Leptomeningeal tertiary lymphoid structures (TLS) have emerged as a relatively common pathological feature of autoimmune disease, including multiple sclerosis (MS) and particularly in people with progressive and nonremitting MS. These ectopic lymphoid aggregates, observed in the leptomeninges adjacent to so-called "Type 3" sub-pial cortical lesions, are associated with more severe gray matter damage and worse clinical outcomes. Mouse models of MS that recapitulate TLS formation in the central nervous system (CNS) have provided critical insights into the mechanisms driving their development and maintenance. In these models of experimental autoimmune encephalomyelitis (EAE) initiation of TLS is facilitated by Th17 cells, which promote chronic inflammation via cytokines such as IL-17 and GM-CSF. The cell surface expression of lymphotoxin-α and lymphotoxin-β heterotrimers (LTαβ) on lymphocytes, including Th17 cells, elaborates the organization of ectopic lymphoid tissues via LTβR signaling on radio-resistant stromal cells and resident fibroblasts. Ultimately a pro-inflammatory environment characterized by cytokines such as IL-17 and GM-CSF promotes the recruitment of neutrophils which produce proteases and chemokines that sustain a pro-inflammatory milieu. Emerging EAE data suggest that disrupting TLS organization or targeting key pathways involved in their maintenance could represent promising strategies for modulating chronic CNS inflammation in MS. Understanding the cellular and molecular mechanisms regulating TLS dynamics is therefore critical for the development of therapies aimed at halting or reversing nonremitting MS disease.
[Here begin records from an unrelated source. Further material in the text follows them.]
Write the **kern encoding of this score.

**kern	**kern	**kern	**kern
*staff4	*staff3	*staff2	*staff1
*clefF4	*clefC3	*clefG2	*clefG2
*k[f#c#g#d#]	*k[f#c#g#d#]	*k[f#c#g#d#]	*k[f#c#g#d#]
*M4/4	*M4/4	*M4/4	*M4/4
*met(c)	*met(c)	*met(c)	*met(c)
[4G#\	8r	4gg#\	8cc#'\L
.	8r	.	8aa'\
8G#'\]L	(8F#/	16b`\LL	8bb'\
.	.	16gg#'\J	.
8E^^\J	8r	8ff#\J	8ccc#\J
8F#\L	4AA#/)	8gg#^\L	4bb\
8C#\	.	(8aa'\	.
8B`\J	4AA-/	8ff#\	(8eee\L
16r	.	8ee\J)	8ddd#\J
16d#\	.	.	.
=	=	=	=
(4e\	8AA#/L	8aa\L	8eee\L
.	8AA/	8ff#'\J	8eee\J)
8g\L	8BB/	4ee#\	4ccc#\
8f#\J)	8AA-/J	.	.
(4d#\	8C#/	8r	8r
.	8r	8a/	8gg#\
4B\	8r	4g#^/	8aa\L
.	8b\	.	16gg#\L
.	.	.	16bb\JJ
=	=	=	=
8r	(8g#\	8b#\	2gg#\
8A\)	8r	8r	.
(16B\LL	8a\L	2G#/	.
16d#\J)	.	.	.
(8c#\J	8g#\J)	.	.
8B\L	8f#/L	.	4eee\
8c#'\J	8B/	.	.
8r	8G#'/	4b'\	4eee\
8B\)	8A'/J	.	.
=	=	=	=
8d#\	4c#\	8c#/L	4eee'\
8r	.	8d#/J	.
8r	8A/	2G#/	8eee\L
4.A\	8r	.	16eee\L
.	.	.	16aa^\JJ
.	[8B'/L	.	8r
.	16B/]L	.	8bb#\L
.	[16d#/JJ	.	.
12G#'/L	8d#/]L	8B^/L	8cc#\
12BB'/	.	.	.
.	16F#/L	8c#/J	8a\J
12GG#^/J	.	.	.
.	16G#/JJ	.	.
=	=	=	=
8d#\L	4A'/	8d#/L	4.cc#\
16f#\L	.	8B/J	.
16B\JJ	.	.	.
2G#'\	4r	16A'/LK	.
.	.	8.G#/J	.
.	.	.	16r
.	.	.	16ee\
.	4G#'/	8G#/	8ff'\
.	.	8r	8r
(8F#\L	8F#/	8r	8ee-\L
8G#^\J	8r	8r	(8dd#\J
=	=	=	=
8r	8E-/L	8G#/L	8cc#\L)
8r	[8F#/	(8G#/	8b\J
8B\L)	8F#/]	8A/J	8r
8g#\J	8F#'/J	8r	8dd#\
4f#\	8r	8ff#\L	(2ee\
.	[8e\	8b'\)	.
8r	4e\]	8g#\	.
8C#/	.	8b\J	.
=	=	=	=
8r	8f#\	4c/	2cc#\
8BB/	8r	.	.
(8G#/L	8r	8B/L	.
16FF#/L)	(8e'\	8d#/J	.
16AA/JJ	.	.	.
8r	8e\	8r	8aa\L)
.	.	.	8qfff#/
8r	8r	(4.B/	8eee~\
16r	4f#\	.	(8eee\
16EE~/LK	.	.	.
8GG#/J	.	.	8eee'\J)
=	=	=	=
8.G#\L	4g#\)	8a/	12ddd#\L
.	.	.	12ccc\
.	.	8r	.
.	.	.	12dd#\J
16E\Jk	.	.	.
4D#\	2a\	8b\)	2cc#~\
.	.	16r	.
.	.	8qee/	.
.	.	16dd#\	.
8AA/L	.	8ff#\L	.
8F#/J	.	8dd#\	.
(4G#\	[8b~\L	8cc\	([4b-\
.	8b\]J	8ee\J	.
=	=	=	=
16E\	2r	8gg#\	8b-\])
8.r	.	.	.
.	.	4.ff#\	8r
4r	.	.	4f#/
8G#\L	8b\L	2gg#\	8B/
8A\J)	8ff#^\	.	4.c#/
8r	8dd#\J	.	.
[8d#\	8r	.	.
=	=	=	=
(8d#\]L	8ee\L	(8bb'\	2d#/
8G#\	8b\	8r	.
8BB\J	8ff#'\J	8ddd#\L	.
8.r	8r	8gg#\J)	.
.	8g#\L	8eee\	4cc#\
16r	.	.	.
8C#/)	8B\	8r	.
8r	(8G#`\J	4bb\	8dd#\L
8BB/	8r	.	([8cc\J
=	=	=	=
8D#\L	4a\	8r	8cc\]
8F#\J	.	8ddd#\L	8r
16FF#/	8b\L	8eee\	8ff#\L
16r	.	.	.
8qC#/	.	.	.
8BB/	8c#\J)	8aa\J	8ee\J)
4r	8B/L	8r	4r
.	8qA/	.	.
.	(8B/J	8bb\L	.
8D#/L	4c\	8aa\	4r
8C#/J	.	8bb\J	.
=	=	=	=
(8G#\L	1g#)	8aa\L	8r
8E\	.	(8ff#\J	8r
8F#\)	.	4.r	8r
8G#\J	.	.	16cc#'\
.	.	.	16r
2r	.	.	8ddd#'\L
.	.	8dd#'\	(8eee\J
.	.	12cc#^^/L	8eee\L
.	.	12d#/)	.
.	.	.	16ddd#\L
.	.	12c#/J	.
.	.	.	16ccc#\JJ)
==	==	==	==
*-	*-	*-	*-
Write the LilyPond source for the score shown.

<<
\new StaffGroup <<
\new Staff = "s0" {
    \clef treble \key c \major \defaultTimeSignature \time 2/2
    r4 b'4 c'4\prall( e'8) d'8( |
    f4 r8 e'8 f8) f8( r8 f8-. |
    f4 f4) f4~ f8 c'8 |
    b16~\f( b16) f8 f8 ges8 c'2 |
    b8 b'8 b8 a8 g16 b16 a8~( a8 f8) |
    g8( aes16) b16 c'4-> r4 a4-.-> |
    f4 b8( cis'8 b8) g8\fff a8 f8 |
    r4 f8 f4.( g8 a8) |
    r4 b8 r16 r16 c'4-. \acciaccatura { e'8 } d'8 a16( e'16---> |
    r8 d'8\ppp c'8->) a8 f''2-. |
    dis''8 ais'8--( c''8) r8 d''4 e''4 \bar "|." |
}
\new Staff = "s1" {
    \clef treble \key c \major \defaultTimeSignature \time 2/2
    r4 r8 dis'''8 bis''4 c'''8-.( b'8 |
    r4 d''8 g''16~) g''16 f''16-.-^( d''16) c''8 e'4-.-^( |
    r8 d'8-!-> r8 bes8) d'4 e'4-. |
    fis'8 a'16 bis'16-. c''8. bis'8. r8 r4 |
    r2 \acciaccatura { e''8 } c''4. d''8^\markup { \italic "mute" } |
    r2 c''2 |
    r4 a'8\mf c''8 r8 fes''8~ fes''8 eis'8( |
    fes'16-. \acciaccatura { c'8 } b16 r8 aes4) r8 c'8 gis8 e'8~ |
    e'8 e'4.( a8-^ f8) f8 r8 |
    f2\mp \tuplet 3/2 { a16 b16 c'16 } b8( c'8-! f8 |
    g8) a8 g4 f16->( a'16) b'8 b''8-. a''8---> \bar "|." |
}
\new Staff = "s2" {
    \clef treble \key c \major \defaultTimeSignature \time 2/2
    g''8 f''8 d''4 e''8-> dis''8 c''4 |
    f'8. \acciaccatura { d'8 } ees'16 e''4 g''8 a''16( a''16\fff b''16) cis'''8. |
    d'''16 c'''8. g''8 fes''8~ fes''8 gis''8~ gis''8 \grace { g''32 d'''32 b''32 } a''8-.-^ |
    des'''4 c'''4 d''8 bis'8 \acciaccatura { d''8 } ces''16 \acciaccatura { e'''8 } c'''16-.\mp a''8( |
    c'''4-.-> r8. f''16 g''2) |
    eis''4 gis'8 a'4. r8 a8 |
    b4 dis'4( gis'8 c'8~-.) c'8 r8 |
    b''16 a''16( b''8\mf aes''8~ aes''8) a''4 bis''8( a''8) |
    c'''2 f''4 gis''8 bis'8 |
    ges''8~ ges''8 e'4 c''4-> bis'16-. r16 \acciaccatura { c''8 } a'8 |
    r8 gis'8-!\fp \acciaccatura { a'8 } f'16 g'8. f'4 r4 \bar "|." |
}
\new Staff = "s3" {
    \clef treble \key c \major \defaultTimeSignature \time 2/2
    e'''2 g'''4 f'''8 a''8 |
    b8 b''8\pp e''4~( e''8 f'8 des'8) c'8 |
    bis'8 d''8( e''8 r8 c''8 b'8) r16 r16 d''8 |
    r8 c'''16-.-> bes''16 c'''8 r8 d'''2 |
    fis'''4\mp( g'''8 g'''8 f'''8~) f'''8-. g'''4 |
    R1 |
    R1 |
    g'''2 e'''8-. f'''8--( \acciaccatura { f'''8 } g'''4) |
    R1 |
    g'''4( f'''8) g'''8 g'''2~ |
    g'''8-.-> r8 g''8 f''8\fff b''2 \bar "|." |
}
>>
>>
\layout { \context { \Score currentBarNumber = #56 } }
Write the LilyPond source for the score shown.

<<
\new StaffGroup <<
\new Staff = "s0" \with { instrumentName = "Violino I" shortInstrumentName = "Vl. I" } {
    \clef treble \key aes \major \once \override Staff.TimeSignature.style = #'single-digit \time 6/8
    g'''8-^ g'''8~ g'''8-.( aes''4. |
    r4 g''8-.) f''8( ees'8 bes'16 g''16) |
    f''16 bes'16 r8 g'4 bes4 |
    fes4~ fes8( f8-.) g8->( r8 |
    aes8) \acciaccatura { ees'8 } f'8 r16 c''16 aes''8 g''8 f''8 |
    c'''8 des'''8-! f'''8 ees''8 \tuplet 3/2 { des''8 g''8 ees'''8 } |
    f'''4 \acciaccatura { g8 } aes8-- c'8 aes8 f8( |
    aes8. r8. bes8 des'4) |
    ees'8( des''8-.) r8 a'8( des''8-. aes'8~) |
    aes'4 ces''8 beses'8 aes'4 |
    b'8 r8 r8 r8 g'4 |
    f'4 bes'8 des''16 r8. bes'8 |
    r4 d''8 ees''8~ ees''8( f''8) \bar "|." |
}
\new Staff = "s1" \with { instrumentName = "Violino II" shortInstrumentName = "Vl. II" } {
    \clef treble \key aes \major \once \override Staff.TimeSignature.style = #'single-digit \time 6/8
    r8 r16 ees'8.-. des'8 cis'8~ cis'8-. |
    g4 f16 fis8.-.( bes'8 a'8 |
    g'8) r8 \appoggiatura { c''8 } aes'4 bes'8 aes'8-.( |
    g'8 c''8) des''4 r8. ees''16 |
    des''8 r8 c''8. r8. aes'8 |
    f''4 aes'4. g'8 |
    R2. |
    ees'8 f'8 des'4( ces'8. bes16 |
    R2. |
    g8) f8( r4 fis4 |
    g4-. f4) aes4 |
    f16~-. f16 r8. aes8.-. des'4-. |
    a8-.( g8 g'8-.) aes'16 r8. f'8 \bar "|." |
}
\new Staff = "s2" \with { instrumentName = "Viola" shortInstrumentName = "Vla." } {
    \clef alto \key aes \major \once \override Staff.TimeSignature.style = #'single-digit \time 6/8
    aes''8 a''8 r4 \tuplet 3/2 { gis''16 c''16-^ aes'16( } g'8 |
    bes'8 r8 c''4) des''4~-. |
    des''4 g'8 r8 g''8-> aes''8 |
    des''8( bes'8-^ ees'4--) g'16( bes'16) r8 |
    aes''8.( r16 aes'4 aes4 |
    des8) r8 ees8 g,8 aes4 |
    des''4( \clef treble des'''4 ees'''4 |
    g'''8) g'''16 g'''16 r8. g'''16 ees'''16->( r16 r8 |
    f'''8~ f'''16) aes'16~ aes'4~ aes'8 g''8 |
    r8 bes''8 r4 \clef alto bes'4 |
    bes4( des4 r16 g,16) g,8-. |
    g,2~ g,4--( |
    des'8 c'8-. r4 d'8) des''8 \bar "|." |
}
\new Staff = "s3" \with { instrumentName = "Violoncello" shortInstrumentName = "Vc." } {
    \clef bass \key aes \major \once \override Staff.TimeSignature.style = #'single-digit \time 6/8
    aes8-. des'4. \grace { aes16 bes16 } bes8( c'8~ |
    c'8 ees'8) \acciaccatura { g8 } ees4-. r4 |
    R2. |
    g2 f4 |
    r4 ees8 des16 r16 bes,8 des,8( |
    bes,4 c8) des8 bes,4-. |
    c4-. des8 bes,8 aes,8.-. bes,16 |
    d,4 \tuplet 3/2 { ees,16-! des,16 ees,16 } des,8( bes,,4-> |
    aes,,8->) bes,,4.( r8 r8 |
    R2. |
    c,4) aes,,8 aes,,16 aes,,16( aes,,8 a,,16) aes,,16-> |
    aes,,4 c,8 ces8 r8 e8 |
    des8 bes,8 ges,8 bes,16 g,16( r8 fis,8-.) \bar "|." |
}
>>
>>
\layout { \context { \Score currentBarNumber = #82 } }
Keywords: B cells; Th17; autoimmunity; experimental autoimmune encephalomyelitis; lymphotoxin; multiple sclerosis; neutrophils.

FIGURE 1

Structure of the steady‐state and inflamed meninges and brain. (Left) Homeostatic CNS and meninges: Reservoir of immune cells in the dura are continually supplied by the skull bone marrow, while leptomeninges remain relatively clear of immune cells and toxic factors. Lymphatic vessels in the leptomeninges drain solutes from CSF into dural sinuses. Underlying glia limitans maintained by tight junctions between astrocyte end feet are intact, and gray and white matter are healthy and myelinated. Microglia remain in resting state. (Right) Pathogenic T cells induce elaboration of fibroblast niche, recruitment of neutrophils and B cells from the periphery, and production of toxic factors that disrupt the glia limitans. A combination of noxious solutes from the leptomeninges and activated microglia leads to subpial gray matter damage (lesion). Persistent gray matter damage eventually results in neuronal death and cortical atrophy (not shown).

FIGURE 2

Elaboration of a leptomeningeal immune cell niche. (Left) Invasion of the leptomeninges by pathogenic Th17 cells. Engagement of LTβR on fibroblasts and secretion of inflammatory factors such as IL‐17 and IL‐22 induces fibroblast remodeling and activation. Glia limitans remains intact and gray matter is undisturbed. (Middle) Activated fibroblasts produce factors that induce granulopoiesis in the periphery (G‐CSF), as well as chemokines for neutrophil (in red), B cell (in blue), and T cell (in green) recruitment to the inflammatory milieu. Secretion of IL‐17 and TNFα by Th17 cells disrupts the subpial glia limitans. (Right) Prolonged inflammation and immune cell recruitment result in an elaborated lymphoid niche supported by activated fibroblasts (TLS). Inflammatory factors secreted by immune cells in the TLS further disrupt glia limitans (MMPs) and cause activation of glial cells (IL‐1β, TNFα, C3, C1q), resulting in damage to gray matter.